WORK INSTRUCTIONS: The records that follow should be returned exactly, pictures excluded.

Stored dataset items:
______
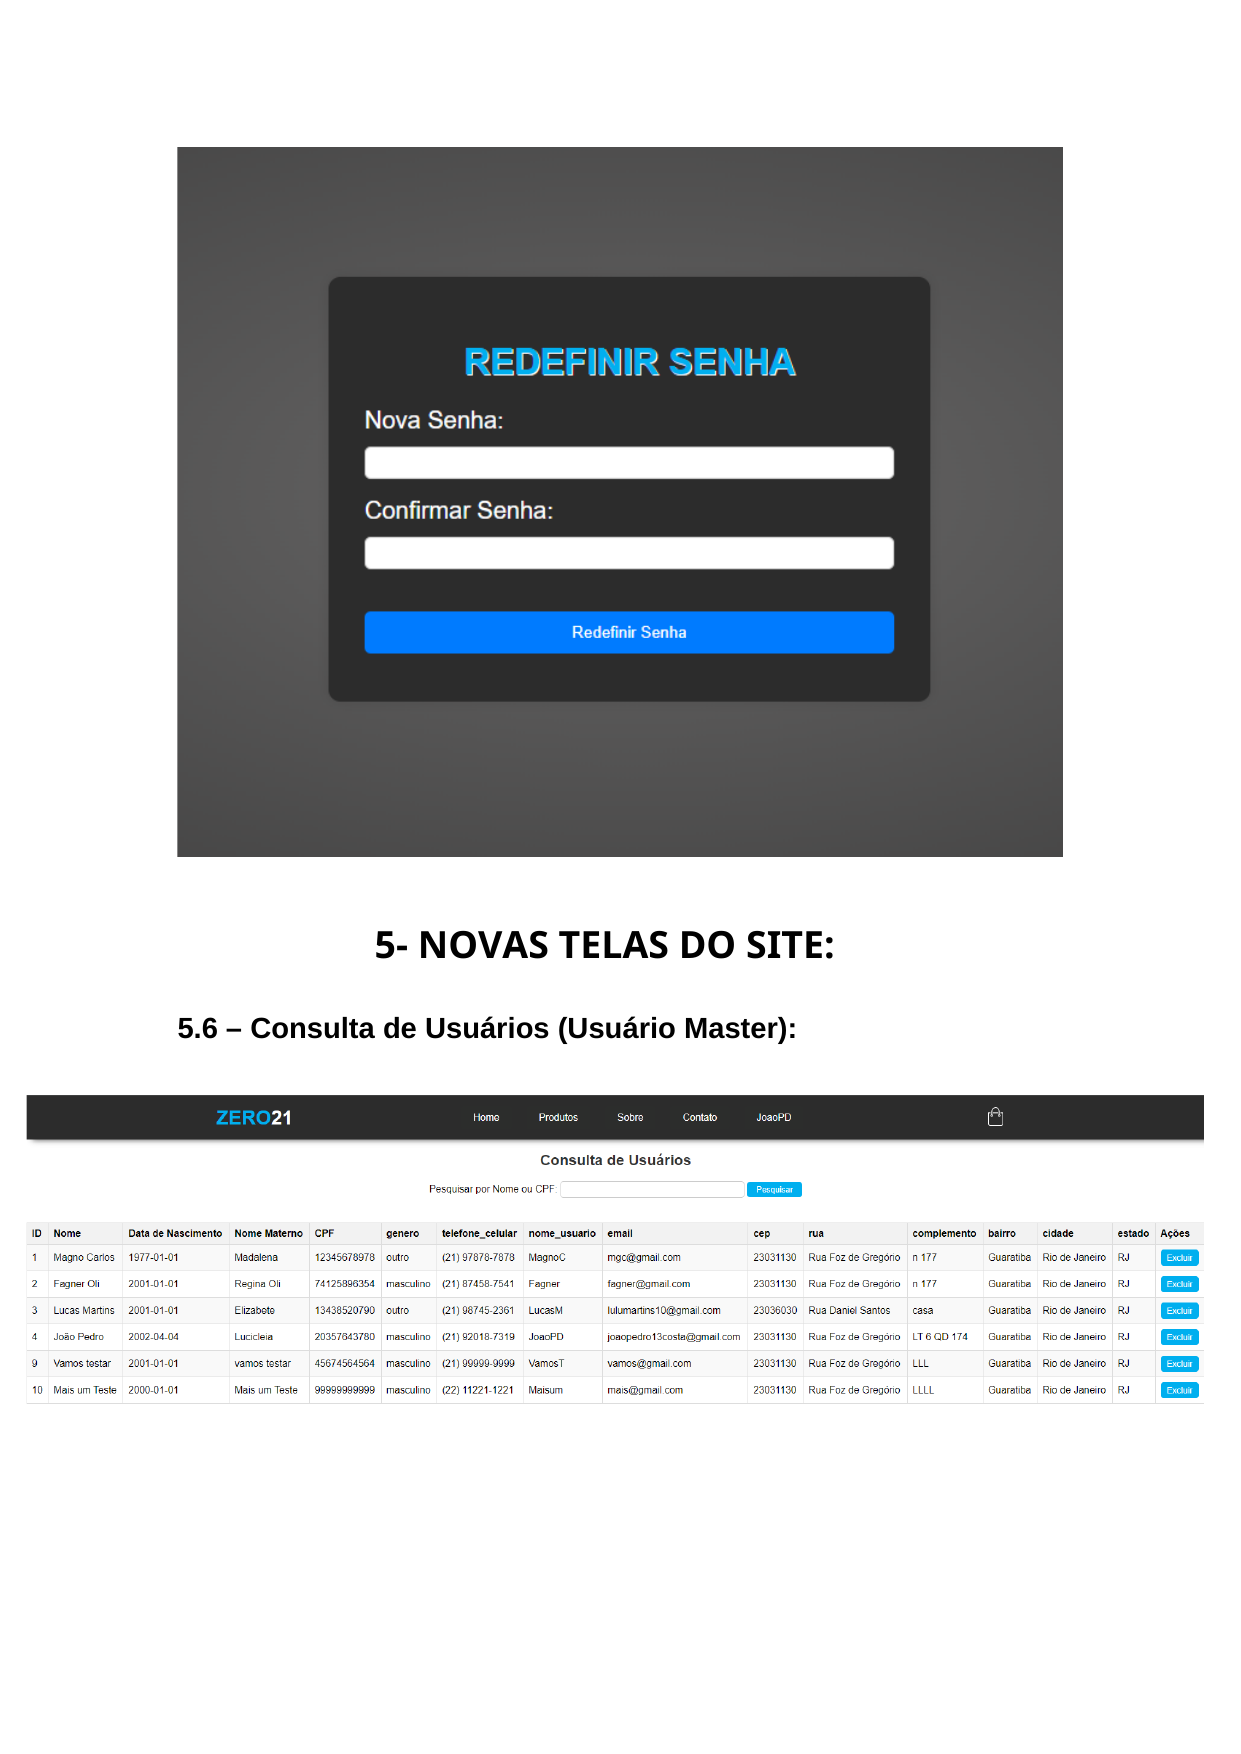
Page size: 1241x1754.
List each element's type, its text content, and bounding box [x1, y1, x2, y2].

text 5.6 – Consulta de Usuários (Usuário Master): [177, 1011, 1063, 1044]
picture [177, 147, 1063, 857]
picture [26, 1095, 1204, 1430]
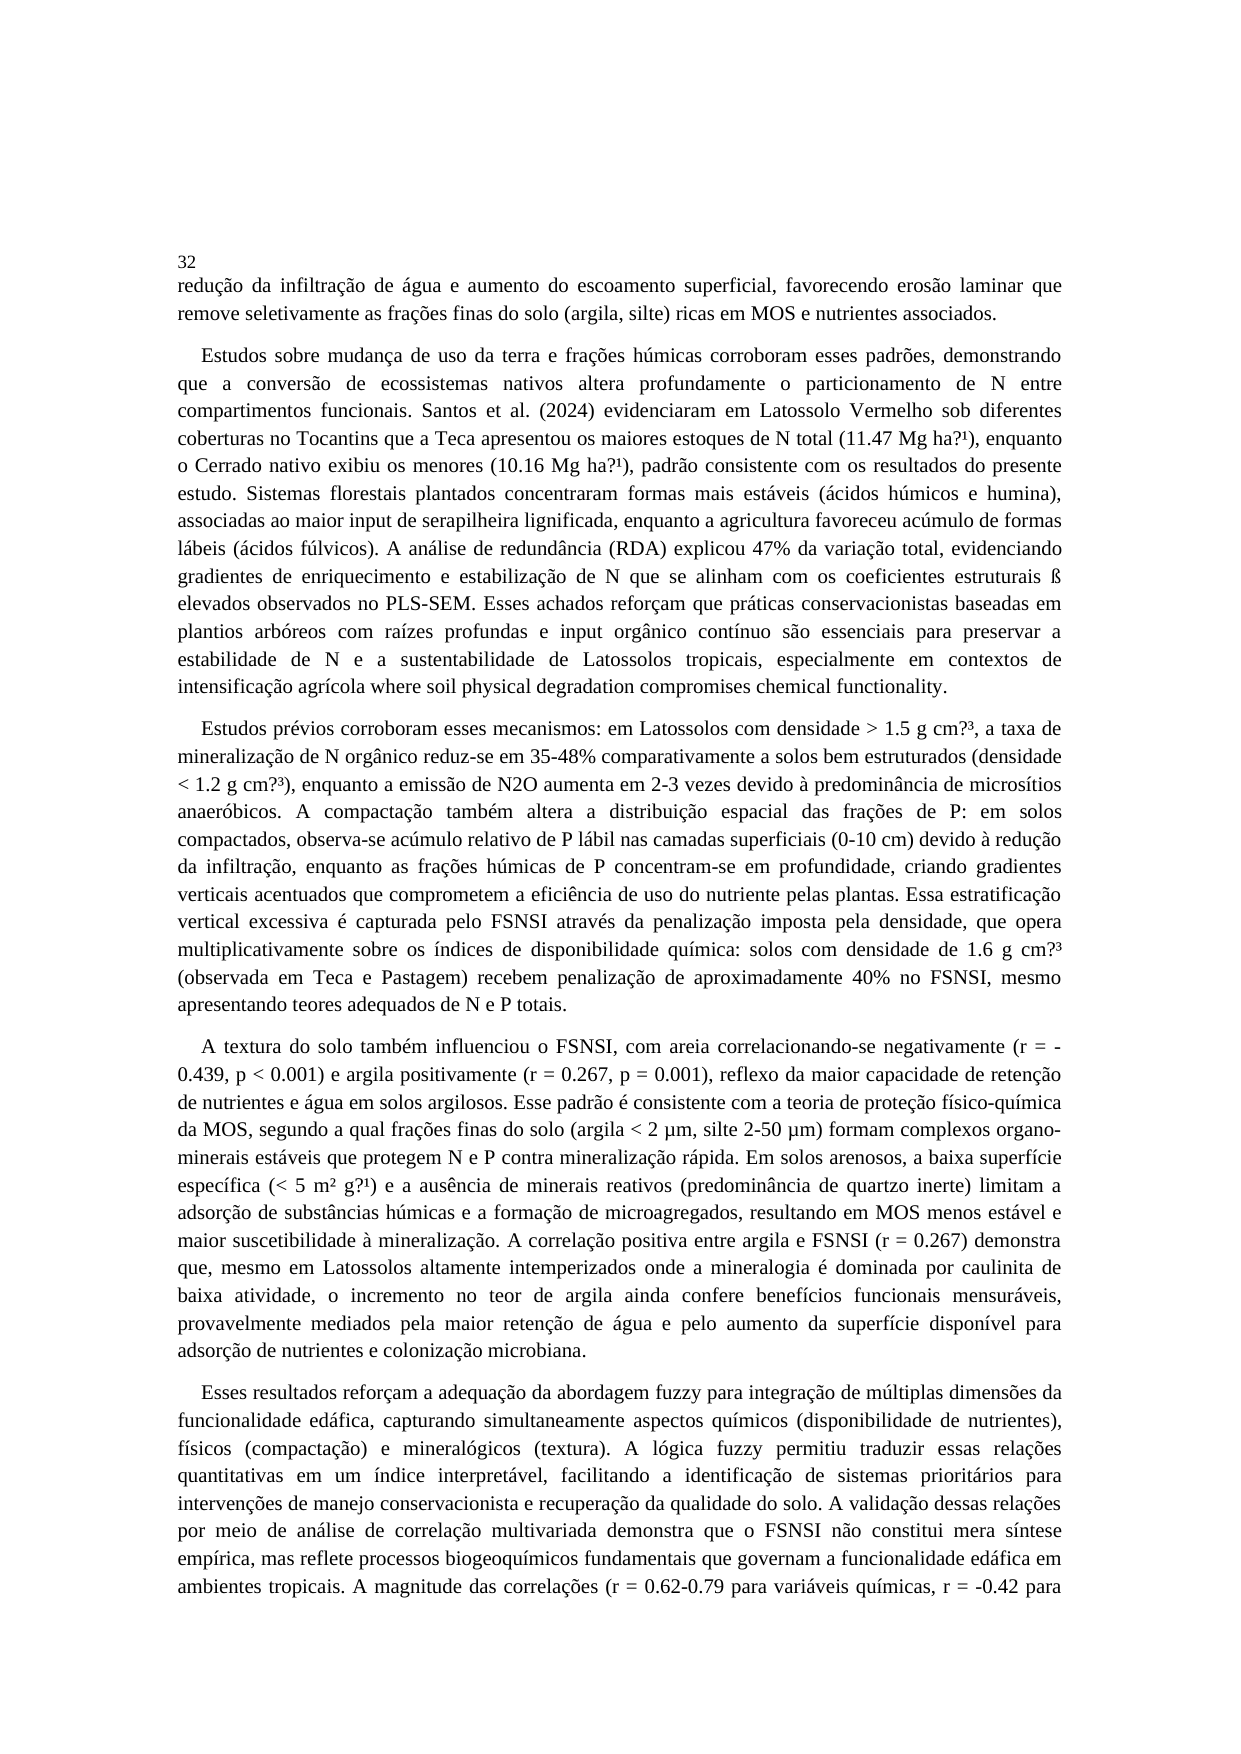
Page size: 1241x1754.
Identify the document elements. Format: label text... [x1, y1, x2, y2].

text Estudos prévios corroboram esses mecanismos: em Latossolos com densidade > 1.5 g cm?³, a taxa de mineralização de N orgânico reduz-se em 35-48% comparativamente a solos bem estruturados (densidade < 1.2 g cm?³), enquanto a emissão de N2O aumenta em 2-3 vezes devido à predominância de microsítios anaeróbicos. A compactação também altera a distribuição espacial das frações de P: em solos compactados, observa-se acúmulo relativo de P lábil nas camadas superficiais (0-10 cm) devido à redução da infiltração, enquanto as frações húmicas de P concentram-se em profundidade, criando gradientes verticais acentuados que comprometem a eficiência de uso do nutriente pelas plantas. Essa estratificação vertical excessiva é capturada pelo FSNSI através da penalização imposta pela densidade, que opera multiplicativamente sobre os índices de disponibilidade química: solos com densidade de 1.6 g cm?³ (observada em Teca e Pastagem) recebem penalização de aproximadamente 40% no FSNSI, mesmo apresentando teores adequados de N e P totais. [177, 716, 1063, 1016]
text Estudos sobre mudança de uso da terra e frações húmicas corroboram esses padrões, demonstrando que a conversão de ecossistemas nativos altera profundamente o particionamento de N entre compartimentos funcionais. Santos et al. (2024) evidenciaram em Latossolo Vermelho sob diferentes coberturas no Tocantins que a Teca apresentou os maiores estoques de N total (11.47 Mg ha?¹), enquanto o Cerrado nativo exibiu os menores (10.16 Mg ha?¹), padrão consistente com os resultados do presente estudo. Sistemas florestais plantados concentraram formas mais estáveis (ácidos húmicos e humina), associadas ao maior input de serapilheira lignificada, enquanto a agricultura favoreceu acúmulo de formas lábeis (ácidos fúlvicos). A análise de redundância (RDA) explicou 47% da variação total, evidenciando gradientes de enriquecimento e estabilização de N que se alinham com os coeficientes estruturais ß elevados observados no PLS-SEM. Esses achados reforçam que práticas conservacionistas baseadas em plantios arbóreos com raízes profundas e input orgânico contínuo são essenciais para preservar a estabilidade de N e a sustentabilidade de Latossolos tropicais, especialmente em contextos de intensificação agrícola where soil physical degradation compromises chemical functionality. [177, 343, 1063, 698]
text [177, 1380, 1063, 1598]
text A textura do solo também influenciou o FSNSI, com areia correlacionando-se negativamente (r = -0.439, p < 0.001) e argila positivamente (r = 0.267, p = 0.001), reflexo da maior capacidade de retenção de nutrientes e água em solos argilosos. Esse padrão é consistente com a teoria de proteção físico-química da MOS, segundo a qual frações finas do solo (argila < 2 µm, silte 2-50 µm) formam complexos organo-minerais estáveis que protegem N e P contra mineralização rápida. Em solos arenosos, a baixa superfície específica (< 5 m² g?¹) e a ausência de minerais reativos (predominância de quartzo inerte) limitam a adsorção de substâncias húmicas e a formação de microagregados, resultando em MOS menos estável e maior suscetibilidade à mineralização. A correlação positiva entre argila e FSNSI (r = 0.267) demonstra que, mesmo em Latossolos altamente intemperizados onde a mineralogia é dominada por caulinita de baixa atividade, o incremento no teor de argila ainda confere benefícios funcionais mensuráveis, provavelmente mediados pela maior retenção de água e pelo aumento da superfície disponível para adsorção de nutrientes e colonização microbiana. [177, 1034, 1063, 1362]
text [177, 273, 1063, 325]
______
RESPONSE AREA:
Page size: 1241x1754.
List each element's type, its text content, and bounding box [x1, y1, x2, y2].

text 5.6 – Consulta de Usuários (Usuário Master): [177, 1011, 1063, 1044]
picture [177, 147, 1063, 857]
picture [26, 1095, 1204, 1430]
Page size: 1241x1754.
Identify the document elements. Format: label text... [x1, y1, x2, y2].

text Estudos prévios corroboram esses mecanismos: em Latossolos com densidade > 1.5 g cm?³, a taxa de mineralização de N orgânico reduz-se em 35-48% comparativamente a solos bem estruturados (densidade < 1.2 g cm?³), enquanto a emissão de N2O aumenta em 2-3 vezes devido à predominância de microsítios anaeróbicos. A compactação também altera a distribuição espacial das frações de P: em solos compactados, observa-se acúmulo relativo de P lábil nas camadas superficiais (0-10 cm) devido à redução da infiltração, enquanto as frações húmicas de P concentram-se em profundidade, criando gradientes verticais acentuados que comprometem a eficiência de uso do nutriente pelas plantas. Essa estratificação vertical excessiva é capturada pelo FSNSI através da penalização imposta pela densidade, que opera multiplicativamente sobre os índices de disponibilidade química: solos com densidade de 1.6 g cm?³ (observada em Teca e Pastagem) recebem penalização de aproximadamente 40% no FSNSI, mesmo apresentando teores adequados de N e P totais. [177, 716, 1063, 1016]
text Estudos sobre mudança de uso da terra e frações húmicas corroboram esses padrões, demonstrando que a conversão de ecossistemas nativos altera profundamente o particionamento de N entre compartimentos funcionais. Santos et al. (2024) evidenciaram em Latossolo Vermelho sob diferentes coberturas no Tocantins que a Teca apresentou os maiores estoques de N total (11.47 Mg ha?¹), enquanto o Cerrado nativo exibiu os menores (10.16 Mg ha?¹), padrão consistente com os resultados do presente estudo. Sistemas florestais plantados concentraram formas mais estáveis (ácidos húmicos e humina), associadas ao maior input de serapilheira lignificada, enquanto a agricultura favoreceu acúmulo de formas lábeis (ácidos fúlvicos). A análise de redundância (RDA) explicou 47% da variação total, evidenciando gradientes de enriquecimento e estabilização de N que se alinham com os coeficientes estruturais ß elevados observados no PLS-SEM. Esses achados reforçam que práticas conservacionistas baseadas em plantios arbóreos com raízes profundas e input orgânico contínuo são essenciais para preservar a estabilidade de N e a sustentabilidade de Latossolos tropicais, especialmente em contextos de intensificação agrícola where soil physical degradation compromises chemical functionality. [177, 343, 1063, 698]
text [177, 1380, 1063, 1598]
text A textura do solo também influenciou o FSNSI, com areia correlacionando-se negativamente (r = -0.439, p < 0.001) e argila positivamente (r = 0.267, p = 0.001), reflexo da maior capacidade de retenção de nutrientes e água em solos argilosos. Esse padrão é consistente com a teoria de proteção físico-química da MOS, segundo a qual frações finas do solo (argila < 2 µm, silte 2-50 µm) formam complexos organo-minerais estáveis que protegem N e P contra mineralização rápida. Em solos arenosos, a baixa superfície específica (< 5 m² g?¹) e a ausência de minerais reativos (predominância de quartzo inerte) limitam a adsorção de substâncias húmicas e a formação de microagregados, resultando em MOS menos estável e maior suscetibilidade à mineralização. A correlação positiva entre argila e FSNSI (r = 0.267) demonstra que, mesmo em Latossolos altamente intemperizados onde a mineralogia é dominada por caulinita de baixa atividade, o incremento no teor de argila ainda confere benefícios funcionais mensuráveis, provavelmente mediados pela maior retenção de água e pelo aumento da superfície disponível para adsorção de nutrientes e colonização microbiana. [177, 1034, 1063, 1362]
text [177, 273, 1063, 325]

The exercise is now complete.